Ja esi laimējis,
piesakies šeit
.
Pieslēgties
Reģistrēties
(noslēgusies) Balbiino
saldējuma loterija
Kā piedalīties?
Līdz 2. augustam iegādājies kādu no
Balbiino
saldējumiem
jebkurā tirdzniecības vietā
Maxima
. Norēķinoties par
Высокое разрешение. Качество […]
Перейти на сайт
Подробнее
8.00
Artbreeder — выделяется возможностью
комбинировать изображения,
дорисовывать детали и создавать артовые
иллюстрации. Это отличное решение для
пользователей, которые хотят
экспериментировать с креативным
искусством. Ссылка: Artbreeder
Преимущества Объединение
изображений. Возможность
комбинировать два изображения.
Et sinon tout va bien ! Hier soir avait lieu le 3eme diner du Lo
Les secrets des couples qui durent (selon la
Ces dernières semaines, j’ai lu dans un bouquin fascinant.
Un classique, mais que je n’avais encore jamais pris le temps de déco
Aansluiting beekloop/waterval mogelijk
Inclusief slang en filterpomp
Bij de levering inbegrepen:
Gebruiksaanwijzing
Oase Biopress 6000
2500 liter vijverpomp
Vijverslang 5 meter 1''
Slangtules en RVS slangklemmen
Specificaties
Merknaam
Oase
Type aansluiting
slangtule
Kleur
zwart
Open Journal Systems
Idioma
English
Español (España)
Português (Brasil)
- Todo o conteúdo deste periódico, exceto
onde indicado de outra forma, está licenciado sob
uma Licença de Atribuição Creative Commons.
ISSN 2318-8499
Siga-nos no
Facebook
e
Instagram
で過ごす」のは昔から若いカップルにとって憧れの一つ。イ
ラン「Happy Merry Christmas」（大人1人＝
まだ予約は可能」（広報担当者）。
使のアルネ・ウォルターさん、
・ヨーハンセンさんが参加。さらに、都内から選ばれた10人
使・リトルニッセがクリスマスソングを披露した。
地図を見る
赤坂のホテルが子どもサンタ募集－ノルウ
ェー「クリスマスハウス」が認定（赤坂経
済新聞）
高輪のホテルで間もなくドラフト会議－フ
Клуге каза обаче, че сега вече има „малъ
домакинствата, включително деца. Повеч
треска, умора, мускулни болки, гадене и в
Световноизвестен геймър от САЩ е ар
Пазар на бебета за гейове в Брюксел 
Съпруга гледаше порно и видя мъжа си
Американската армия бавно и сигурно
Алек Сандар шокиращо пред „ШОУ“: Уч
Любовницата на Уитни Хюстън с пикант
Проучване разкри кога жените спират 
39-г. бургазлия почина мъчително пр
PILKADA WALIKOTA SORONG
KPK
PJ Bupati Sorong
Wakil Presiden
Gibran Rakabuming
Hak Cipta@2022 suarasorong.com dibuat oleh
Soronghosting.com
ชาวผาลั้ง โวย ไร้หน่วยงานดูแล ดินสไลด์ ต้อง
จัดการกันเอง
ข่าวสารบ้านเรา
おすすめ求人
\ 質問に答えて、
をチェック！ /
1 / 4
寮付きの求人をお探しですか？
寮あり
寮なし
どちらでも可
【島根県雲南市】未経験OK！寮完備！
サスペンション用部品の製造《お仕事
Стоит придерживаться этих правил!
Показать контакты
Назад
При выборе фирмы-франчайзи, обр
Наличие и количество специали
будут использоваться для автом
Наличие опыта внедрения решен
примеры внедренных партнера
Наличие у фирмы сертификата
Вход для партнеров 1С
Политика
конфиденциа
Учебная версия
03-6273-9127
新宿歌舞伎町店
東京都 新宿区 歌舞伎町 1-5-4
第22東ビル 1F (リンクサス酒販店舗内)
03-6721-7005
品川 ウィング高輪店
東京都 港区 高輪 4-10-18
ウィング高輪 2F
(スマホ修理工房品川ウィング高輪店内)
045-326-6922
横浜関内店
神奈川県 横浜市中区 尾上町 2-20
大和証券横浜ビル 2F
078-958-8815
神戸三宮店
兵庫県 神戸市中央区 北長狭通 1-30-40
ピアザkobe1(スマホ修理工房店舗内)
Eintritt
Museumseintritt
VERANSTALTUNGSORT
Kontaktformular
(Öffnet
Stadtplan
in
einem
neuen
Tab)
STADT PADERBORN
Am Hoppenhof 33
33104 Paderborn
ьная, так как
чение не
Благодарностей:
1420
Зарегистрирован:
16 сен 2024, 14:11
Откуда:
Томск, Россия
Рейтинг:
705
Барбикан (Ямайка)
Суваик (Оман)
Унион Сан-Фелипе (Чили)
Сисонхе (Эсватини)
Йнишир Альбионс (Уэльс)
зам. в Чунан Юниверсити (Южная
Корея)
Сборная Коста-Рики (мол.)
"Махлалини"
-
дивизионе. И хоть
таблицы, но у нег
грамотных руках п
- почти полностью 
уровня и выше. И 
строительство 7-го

• • • •

| Exercise objective |
Your task is to reproduce the entries exactly, starting at the first line and ending with the line containing "изображений. Возможность".

| Finished task |
Ja esi laimējis,
piesakies šeit
.
Pieslēgties
Reģistrēties
(noslēgusies) Balbiino
saldējuma loterija
Kā piedalīties?
Līdz 2. augustam iegādājies kādu no
Balbiino
saldējumiem
jebkurā tirdzniecības vietā
Maxima
. Norēķinoties par
Высокое разрешение. Качество […]
Перейти на сайт
Подробнее
8.00
Artbreeder — выделяется возможностью
комбинировать изображения,
дорисовывать детали и создавать артовые
иллюстрации. Это отличное решение для
пользователей, которые хотят
экспериментировать с креативным
искусством. Ссылка: Artbreeder
Преимущества Объединение
изображений. Возможность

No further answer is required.